Our holding in Schofield I did not require a showing of reasonableness, it did not require any determination of probable cause and it clearly did not require a hearing in every case.

What Schofield I did require, however, was a minimum showing by affidavit in every case that each item sought was (1) relevant to an investigation, (2) properly within the grand jury's jurisdiction, and (3) not sought primarily for another purpose.

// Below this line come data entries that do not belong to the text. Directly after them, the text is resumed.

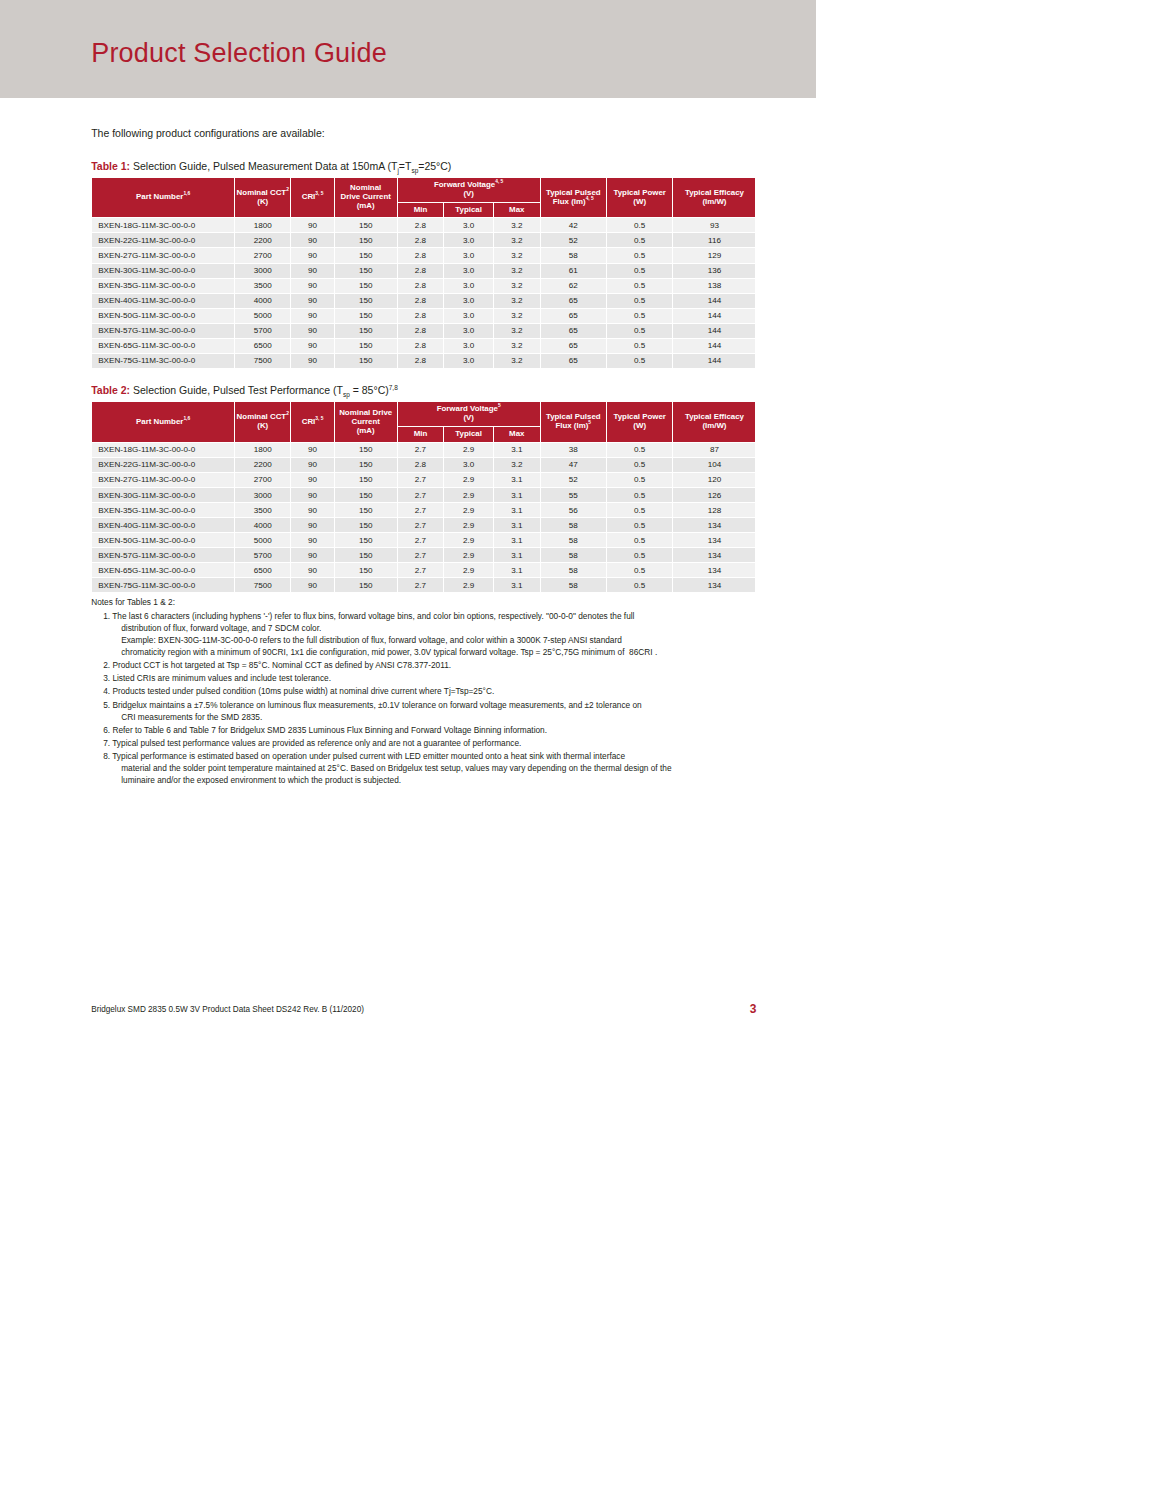Product Selection Guide
The following product configurations are available:
Table 1: Selection Guide, Pulsed Measurement Data at 150mA (Tj=Tsp=25°C)
| Part Number 1,6 | Nominal CCT 2 (K) | CRI 3, 5 | Nominal Drive Current (mA) | Forward Voltage 4, 5 (V) | Typical Pulsed Flux (lm) 4, 5 | Typical Power (W) | Typical Efficacy (lm/W) |
| --- | --- | --- | --- | --- | --- | --- | --- |
| Min | Typical | Max |
| BXEN-18G-11M-3C-00-0-0 | 1800 | 90 | 150 | 2.8 | 3.0 | 3.2 | 42 | 0.5 | 93 |
| BXEN-22G-11M-3C-00-0-0 | 2200 | 90 | 150 | 2.8 | 3.0 | 3.2 | 52 | 0.5 | 116 |
| BXEN-27G-11M-3C-00-0-0 | 2700 | 90 | 150 | 2.8 | 3.0 | 3.2 | 58 | 0.5 | 129 |
| BXEN-30G-11M-3C-00-0-0 | 3000 | 90 | 150 | 2.8 | 3.0 | 3.2 | 61 | 0.5 | 136 |
| BXEN-35G-11M-3C-00-0-0 | 3500 | 90 | 150 | 2.8 | 3.0 | 3.2 | 62 | 0.5 | 138 |
| BXEN-40G-11M-3C-00-0-0 | 4000 | 90 | 150 | 2.8 | 3.0 | 3.2 | 65 | 0.5 | 144 |
| BXEN-50G-11M-3C-00-0-0 | 5000 | 90 | 150 | 2.8 | 3.0 | 3.2 | 65 | 0.5 | 144 |
| BXEN-57G-11M-3C-00-0-0 | 5700 | 90 | 150 | 2.8 | 3.0 | 3.2 | 65 | 0.5 | 144 |
| BXEN-65G-11M-3C-00-0-0 | 6500 | 90 | 150 | 2.8 | 3.0 | 3.2 | 65 | 0.5 | 144 |
| BXEN-75G-11M-3C-00-0-0 | 7500 | 90 | 150 | 2.8 | 3.0 | 3.2 | 65 | 0.5 | 144 |
Table 2: Selection Guide, Pulsed Test Performance (Tsp = 85°C)7,8
| Part Number 1,6 | Nominal CCT 2 (K) | CRI 3, 5 | Nominal Drive Current (mA) | Forward Voltage 5 (V) | Typical Pulsed Flux (lm) 5 | Typical Power (W) | Typical Efficacy (lm/W) |
| --- | --- | --- | --- | --- | --- | --- | --- |
| Min | Typical | Max |
| BXEN-18G-11M-3C-00-0-0 | 1800 | 90 | 150 | 2.7 | 2.9 | 3.1 | 38 | 0.5 | 87 |
| BXEN-22G-11M-3C-00-0-0 | 2200 | 90 | 150 | 2.8 | 3.0 | 3.2 | 47 | 0.5 | 104 |
| BXEN-27G-11M-3C-00-0-0 | 2700 | 90 | 150 | 2.7 | 2.9 | 3.1 | 52 | 0.5 | 120 |
| BXEN-30G-11M-3C-00-0-0 | 3000 | 90 | 150 | 2.7 | 2.9 | 3.1 | 55 | 0.5 | 126 |
| BXEN-35G-11M-3C-00-0-0 | 3500 | 90 | 150 | 2.7 | 2.9 | 3.1 | 56 | 0.5 | 128 |
| BXEN-40G-11M-3C-00-0-0 | 4000 | 90 | 150 | 2.7 | 2.9 | 3.1 | 58 | 0.5 | 134 |
| BXEN-50G-11M-3C-00-0-0 | 5000 | 90 | 150 | 2.7 | 2.9 | 3.1 | 58 | 0.5 | 134 |
| BXEN-57G-11M-3C-00-0-0 | 5700 | 90 | 150 | 2.7 | 2.9 | 3.1 | 58 | 0.5 | 134 |
| BXEN-65G-11M-3C-00-0-0 | 6500 | 90 | 150 | 2.7 | 2.9 | 3.1 | 58 | 0.5 | 134 |
| BXEN-75G-11M-3C-00-0-0 | 7500 | 90 | 150 | 2.7 | 2.9 | 3.1 | 58 | 0.5 | 134 |
Notes for Tables 1 & 2:
1. The last 6 characters (including hyphens '-') refer to flux bins, forward voltage bins, and color bin options, respectively. "00-0-0" denotes the full distribution of flux, forward voltage, and 7 SDCM color. Example: BXEN-30G-11M-3C-00-0-0 refers to the full distribution of flux, forward voltage, and color within a 3000K 7-step ANSI standard chromaticity region with a minimum of 90CRI, 1x1 die configuration, mid power, 3.0V typical forward voltage. Tsp = 25°C,75G minimum of 86CRI .
2. Product CCT is hot targeted at Tsp = 85°C. Nominal CCT as defined by ANSI C78.377-2011.
3. Listed CRIs are minimum values and include test tolerance.
4. Products tested under pulsed condition (10ms pulse width) at nominal drive current where Tj=Tsp=25°C.
5. Bridgelux maintains a ±7.5% tolerance on luminous flux measurements, ±0.1V tolerance on forward voltage measurements, and ±2 tolerance on CRI measurements for the SMD 2835.
6. Refer to Table 6 and Table 7 for Bridgelux SMD 2835 Luminous Flux Binning and Forward Voltage Binning information.
7. Typical pulsed test performance values are provided as reference only and are not a guarantee of performance.
8. Typical performance is estimated based on operation under pulsed current with LED emitter mounted onto a heat sink with thermal interface material and the solder point temperature maintained at 25°C. Based on Bridgelux test setup, values may vary depending on the thermal design of the luminaire and/or the exposed environment to which the product is subjected.
3 Bridgelux SMD 2835 0.5W 3V Product Data Sheet DS242 Rev. B (11/2020)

None of the Supreme Court cases deal with the precise issue raised in Schofield I. Nevertheless, we feel that the three-pronged showing requirement of that case is perfectly compatible with Supreme Court decisions. It should be noted that in United States v. Mara, 410 U.S. 19, 93 S.Ct. 774, 35 L.Ed.2d 99; United States v. Dionisio, supra and Branzburg v. Hayes, supra, affidavits were supplied to the district court. The affidavit requirement was never addressed in those cases. But under our supervisory power over the grand jury and over the district court’s enforcement of subpoenas, supra n. 2, we feel empowered to specify the particular way in which relevancy and proper purpose of a grand jury investigation shall be shown in this Circuit.

II.

The first subpoena relevant to this case was issued in April of 1973. Mrs. Schofield was directed to permit photographs, fingerprints and handwriting exemplars to be taken. She refused to comply. This court vacated the district court’s order adjudging the witness in civil contempt in Schofield I. Upon remand, the subpoena was not renewed.

In January of 1974, Mrs. Schofield was subpoenaed to testify before the grand jury. After being granted immunity, she did in fact testify for seven hours.

The present appeal deals with a subpoena issued in July of 1974 which again directed the witness to permit photographs, fingerprints and handwriting exemplars to be taken. When Mrs. Scho-field refused to comply, the United States Attorney’s office moved to enforce the subpoena in the district court. Appellant filed an answer to the enforcement motion averring, among other things, that the affidavit was insufficiently detailed to determine relevancy and that the government already had in its possession a photograph and a handwritten letter. The court nevertheless denied further discovery and ordered enforcement of the subpoena. Mrs.